Are LMSys rankings gameable?

In theory, yes. A coordinated voting campaign for a specific model could move ratings. In practice, LMSys deploys multiple defences: prompt diversity sampling, vote velocity caps, account-quality filters, and per-region rate limits. The Elo system is also self-correcting: artificial inflation against a strong model produces enough losses to wash out gains.

How does the LMSys coding leaderboard differ from the overall arena?

Same Elo system, restricted to coding prompts. Voters classify their prompt as code-related (or the system infers it), and only those votes feed the coding sub-rating. Claude Opus 4.8 sits at #1 for coding (~1582 Elo), having overtaken Opus 4.7 (1567) — the gap reflects Claude's well-documented coding strength.
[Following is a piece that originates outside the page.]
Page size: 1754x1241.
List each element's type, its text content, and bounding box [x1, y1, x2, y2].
How do I use LMSys to pick a model?

Three steps. (1) Identify your dominant workload (coding, reasoning, science, multilingual, voice). (2) Pull the LMSys sub-leaderboard for that workload. (3) Filter by your binding constraint (cost, latency, context window, deployment posture). The top 2-3 models on the relevant sub-leaderboard that satisfy your constraint are usually within margin of error on quality.

Is LMSys the only AI leaderboard that matters?

No. Pair it with AAII (reasoning), GPQA Diamond (science), SWE-bench Pro (coding), and your own internal eval harness. LMSys captures human preference at the chat level; the others capture specific capabilities. The strongest production decisions combine all four.